Le projet d’un enseignement supérieur en langue française à Montbéliard (1595-1676)

Maryse Graner

Dans le Pays de Montbéliard, possession de princes allemands depuis 1397, les préoccupations liées à l’enseigne[1]ment sont anciennes. En 1541, la religion luthérienne s’y installe. La Paix d’Augsbourg (1555) applique dans les terres d’Empire le principe cujus regio, ejus religio  (tel prince, telle religion) : le protestantisme devient religion d’État à Montbéliard. L’ordonnance princière de 1559 organise la nouvelle Église évangélique et privilégie l’instruction pour asseoir la Réforme.

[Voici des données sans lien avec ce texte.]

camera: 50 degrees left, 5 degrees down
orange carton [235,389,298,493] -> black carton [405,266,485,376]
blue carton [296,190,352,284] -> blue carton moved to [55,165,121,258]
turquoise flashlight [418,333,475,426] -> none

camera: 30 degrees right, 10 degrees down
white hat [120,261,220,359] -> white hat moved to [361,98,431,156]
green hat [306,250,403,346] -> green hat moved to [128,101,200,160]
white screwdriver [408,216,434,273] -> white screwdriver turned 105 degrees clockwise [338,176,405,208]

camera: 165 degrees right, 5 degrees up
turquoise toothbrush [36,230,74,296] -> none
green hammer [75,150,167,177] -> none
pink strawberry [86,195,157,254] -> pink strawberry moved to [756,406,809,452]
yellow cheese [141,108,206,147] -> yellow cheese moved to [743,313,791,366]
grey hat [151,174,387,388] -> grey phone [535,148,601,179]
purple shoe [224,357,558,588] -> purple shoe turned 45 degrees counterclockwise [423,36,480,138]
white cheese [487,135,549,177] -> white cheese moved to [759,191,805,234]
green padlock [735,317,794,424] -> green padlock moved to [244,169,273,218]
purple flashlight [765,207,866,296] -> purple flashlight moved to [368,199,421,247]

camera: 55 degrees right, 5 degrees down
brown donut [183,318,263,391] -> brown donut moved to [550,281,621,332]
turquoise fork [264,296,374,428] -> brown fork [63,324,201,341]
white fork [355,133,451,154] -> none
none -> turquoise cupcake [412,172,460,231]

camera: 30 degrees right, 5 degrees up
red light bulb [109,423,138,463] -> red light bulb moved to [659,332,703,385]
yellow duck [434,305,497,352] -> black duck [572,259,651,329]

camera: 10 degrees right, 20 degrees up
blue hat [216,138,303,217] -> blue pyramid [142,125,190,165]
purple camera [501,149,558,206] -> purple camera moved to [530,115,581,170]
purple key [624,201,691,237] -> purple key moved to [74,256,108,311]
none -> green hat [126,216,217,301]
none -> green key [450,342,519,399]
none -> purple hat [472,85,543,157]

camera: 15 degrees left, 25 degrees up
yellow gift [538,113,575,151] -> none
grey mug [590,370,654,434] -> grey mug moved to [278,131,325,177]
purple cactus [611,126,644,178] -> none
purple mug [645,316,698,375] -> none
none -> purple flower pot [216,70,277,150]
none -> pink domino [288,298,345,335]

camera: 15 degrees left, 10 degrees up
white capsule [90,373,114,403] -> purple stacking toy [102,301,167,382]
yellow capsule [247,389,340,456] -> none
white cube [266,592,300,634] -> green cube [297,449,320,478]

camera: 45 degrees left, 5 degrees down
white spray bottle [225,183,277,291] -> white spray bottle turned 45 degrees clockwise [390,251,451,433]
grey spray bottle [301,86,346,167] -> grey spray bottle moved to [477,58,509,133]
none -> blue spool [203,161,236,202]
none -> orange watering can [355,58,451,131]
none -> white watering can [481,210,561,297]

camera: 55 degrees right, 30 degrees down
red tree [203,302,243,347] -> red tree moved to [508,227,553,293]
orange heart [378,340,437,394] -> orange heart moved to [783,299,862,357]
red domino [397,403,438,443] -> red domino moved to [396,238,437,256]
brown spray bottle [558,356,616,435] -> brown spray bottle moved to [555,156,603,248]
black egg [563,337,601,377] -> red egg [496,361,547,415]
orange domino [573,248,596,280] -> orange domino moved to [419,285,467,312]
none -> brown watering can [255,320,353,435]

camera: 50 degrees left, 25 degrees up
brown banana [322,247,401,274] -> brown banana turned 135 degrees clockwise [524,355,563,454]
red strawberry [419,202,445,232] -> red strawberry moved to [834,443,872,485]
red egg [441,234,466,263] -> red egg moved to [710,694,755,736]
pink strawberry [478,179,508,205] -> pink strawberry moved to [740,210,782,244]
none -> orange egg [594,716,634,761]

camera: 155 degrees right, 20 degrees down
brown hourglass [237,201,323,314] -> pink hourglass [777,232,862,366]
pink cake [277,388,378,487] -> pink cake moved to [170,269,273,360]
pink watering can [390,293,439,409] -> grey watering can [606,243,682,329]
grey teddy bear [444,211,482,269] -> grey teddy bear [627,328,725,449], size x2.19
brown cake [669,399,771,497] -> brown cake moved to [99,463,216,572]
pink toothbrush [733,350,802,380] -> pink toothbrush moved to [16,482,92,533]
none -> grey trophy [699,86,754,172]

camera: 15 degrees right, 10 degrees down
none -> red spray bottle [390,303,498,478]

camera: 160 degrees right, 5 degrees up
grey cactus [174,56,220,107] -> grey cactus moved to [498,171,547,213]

Heinrich Schickhardt (1558-1635), Collegium zu Mümppelgart, extrait de Beschreibung einer Reisz… in Italiam… [Voyage en Italie] – Gretruckt zu Mümpelgart : durch Jacob Foillet, 1602. Médiathèque de Montbéliard – Étoile 88-(3) / Reproduction Région Bourgogne-Franche-Comté, Inventaire du patrimoine, 2004, 19862500174. Yves Sancey.

Dès 1560, le duc de Wurtemberg favorise le développement de l’enseignement, pour que filles et garçons soient capables de lire la Bible. Le degré d’alphabétisation s’élève rapidement grâce à l’ouverture de nombreuses écoles primaires (école française) et secondaires (école latine) de haut niveau. Afin de favoriser le recrutement de pasteurs et de professeurs qualifiés, des bourses sont accordées à des étudiants montbéliardais brillants, leur permettant d’effectuer leur cursus dans les universités allemandes, notamment à Tübingen.

Le prince Frédéric de Wurtemberg (1557-1608) entend alors offrir la possibilité d’un enseignement supérieur en langue française à Montbéliard, au sein d’une académie ou d’un collège universitaire. La création ce dernier est confié à l’architecte Heinrich Schickhardt.

Entre 1598 et 1607, il édifie sa construction dans un style architectural caractéristique de la Renaissance germanique, à la « Neuveville » (ou faubourg de Besançon), nouveau quartier qu’il dessine pour y accueillir les nombreux protestants chassés du royaume de France par les guerres de religion. En 1602, le gros œuvre est achevé, mais les difficultés économiques et financières ne permettent pas l’ouverture immédiate de l’établissement. En 1664, Georges II reprend le flambeau et fait naître une petite université, qui rassemble une cinquantaine d’étudiants : la théologie, le droit, la philosophie et même la médecine y sont enseignés.

Néanmoins, la concurrence des universités de Bâle, de Strasbourg et de Tübingen demeure trop forte. La seconde conquête de la Franche-Comté en 1674, et la prise de Montbéliard en 1676 par le maréchal de Luxembourg, sonnent le glas de cette courte ouverture de six années, entre 1670 et 16761. Le collège, initialement cédé à l’armée et à l’ordre des capucins bisontins, sera détruit en 1852 pour construire la nouvelle église catholique de Saint-Maimboeuf2.

Notes :
1 – Maurice Gresset, Pierre Gresser, Jean-Marc Debard, Histoire de l’annexion de la Franche-Comté et du Pays de Montbéliard, Le Coteau, Horvath, 1988. 2 – Le Pays de Montbéliard, annexé à la France en 1793, s’intègre successivement au département de la Haute-Saône, puis du Haut-Rhin, et enfin du Doubs.